• **DETALLES DEL PROBLEMA**: Reproduzca el tramo que comienza con la línea que contiene "Paul Maurice | Playoffs / GC: 10 -> 39" y termina con la que contiene "Rick Bowness | Playoffs / GC: 39 -> 10", cambiando "Playoffs" por "Eliminatorias" y dejando todo lo demás intacto.

• **REGISTROS PROPORCIONADOS**:
------

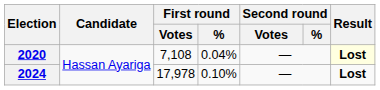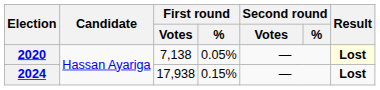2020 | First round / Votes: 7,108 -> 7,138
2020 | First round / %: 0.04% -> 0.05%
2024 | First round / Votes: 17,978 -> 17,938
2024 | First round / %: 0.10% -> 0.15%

------

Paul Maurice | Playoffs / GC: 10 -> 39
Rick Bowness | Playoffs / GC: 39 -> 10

------

• **RESULTADO OBTENIDO**:
Paul Maurice | Eliminatorias / GC: 10 -> 39
Rick Bowness | Eliminatorias / GC: 39 -> 10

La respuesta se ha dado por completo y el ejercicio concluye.